In October 2020, Peter Riddell, the former commissioner for public appointments, tweeted that he had to push for panelists to be changed over concerns about ministers appointing people who were not independent of the Tory party, or who were “allies”. While the final appointment is ultimately made by cabinet ministers and the prime minister, Riddell said that ministers were attempting to “tilt the process” from the outset.

@_peterriddell I have had to push back on appointment of 3 senior independent panel members. Need to be independent of the party. Also appointment of allies to panels.
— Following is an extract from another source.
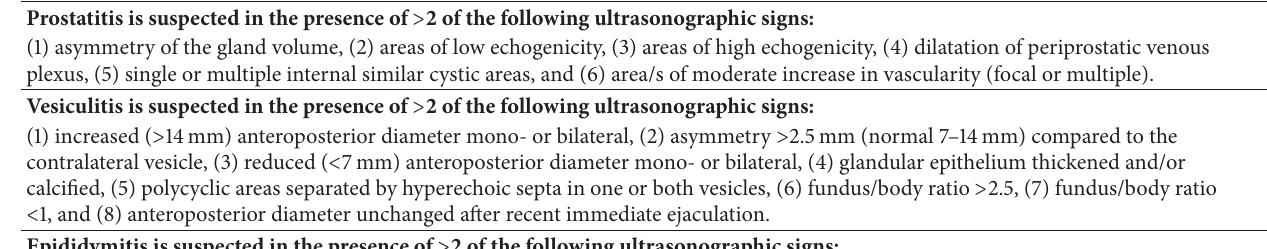
Table 2: Ultrasound criteria for the confirmation and greater characterization of the clinical diagnosis of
Concerned people aren’t just satisfied with having the final choice, also tilting the process #publicappts

— Public Appointments (@publicapptscomm) October 8, 2020

The move to replace panelists came amid growing concern that the government was seeking to “rebalance” the boards of public bodies, particularly in the arts, heritage and broadcasting sectors, by appointing allies and blocking critics, in part to help it fight “culture wars”.
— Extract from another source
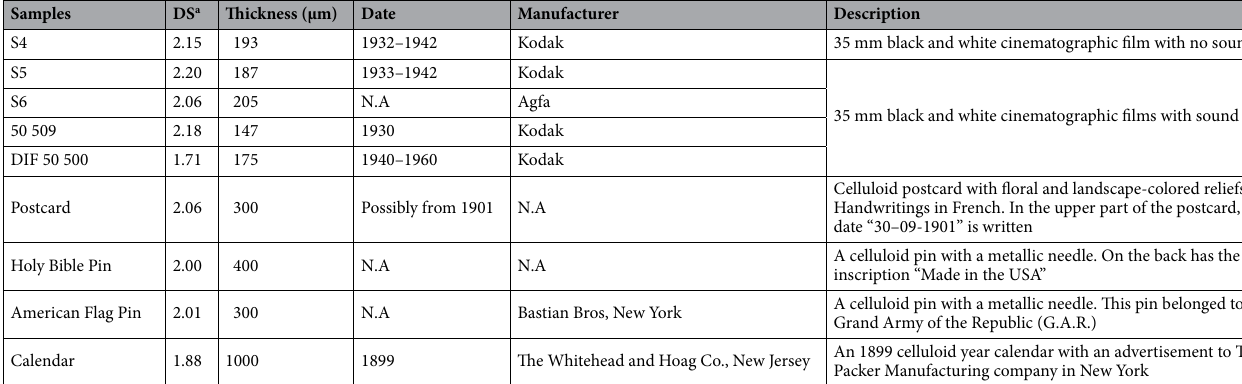
Table 1. Description and degree of substitution (DS) of the cinematographic films and celluloid objects studied (Perlov’s celluloid collection). a Degree of substitution calculated by µFTIR using the calibration curve described in Nunes et al. 33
The government also pursued a protracted and ultimately unsuccessful process to try to install Paul Dacre, former editor of the Daily Mail, as chair of the broadcasting regulator Ofcom, which has oversight of the BBC.

Dacre flunked his interview with the selection panel, which determined he was “unappointable”, and he pulled out after ministers were criticised for re-running the process to give him a second chance.

In the case of Sharp, Riddell wrote a letter to the chair of the culture select committee of MPs in early 2021 following the announcement of Sharp as the government’s preferred candidate for BBC chair.

The select committee, which publicly interviews preferred candidates ahead of an official appointment by ministers, comments on the “cosiness in the upper echelons of public appointments” and Sharp’s ties with Rishi Sunak and Johnson.

In the letter to the committee, Riddell said that his assessment was that the selection panel had run a “well conducted and thorough process” and that the “candidates’ potential conflicts of interest were fully explored”.

On Monday Riddell said that it was right that his successor, William Shawcross, whose daughter is Sunak’s deputy chief of staff, was investigating Sharp’s recruitment process since the panel was not aware of the role he played in helping Johnson seek to secure a loan.

In written evidence provided by Sharp to the committee ahead of the interview he did not raise his involvement with Johnson’s loan when responding to the question: “Do you currently or potentially have any business, financial or other non-pecuniary interests or commitments, that might give rise to the perception of a conflict of interest if you are appointed?”

Kevin Brennan, a member of the DCMS select committee, said in the Commons on Monday: “Helping to raise an £800,000 loan for the person ultimately responsible for your appointment should have been declared in response to that question.”

Sharp has agreed to appear before the committee on 7 February to face questions regarding the Johnson scandal.